Merkel: Germans Must Prepare for a Changed Nation
BERLIN — In a country struggling to come to terms with a massive influx of Muslim refugees, the image struck a national nerve: German Chancellor Angela Merkel peering out from a black veil, her pious face juxtaposed against a national parliament building Photoshopped to include soaring minarets.
German public broadcaster ARD this week flashed the image on national television while airing a segment that quickly went viral and triggered an uproar on social media. The network called it satire, a way to capture the mounting sense of national angst over a refugee surge to Germany that could top 1 million by the year’s end. But the image was nevertheless blasted by critics across Germany as blatant Islamophobia.
The image did, however, get one thing right: As Germans wrangle over the region’s biggest refugee crisis since World War II, Angela Merkel is in the eye of the storm.

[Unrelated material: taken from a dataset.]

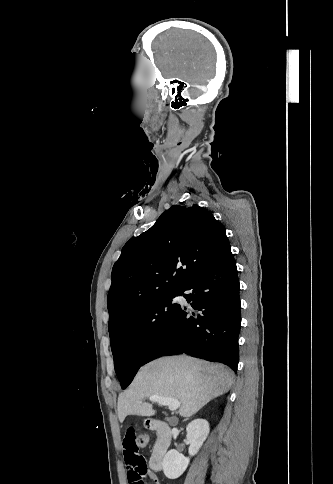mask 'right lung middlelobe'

The woman known as the Iron Chancellor — and the same leader who brought the bankrupt Greeks to their knees last summer — has now put her political future on the line by showing a far kinder face to the Syrians, Iraqis and others fleeing war. In a region where other leaders have been far less compassionate, Merkel’s voice of sympathy is so notable that her name is now even being bandied about as a contender for the Nobel Peace Prize.
Germany has gotten tougher in recent weeks — vowing to rapidly deport financial migrants and reinstating border checks to control the flows. But Merkel has also told Germans to prepare themselves for a new nation, one that may not be as white and Christian as it is today.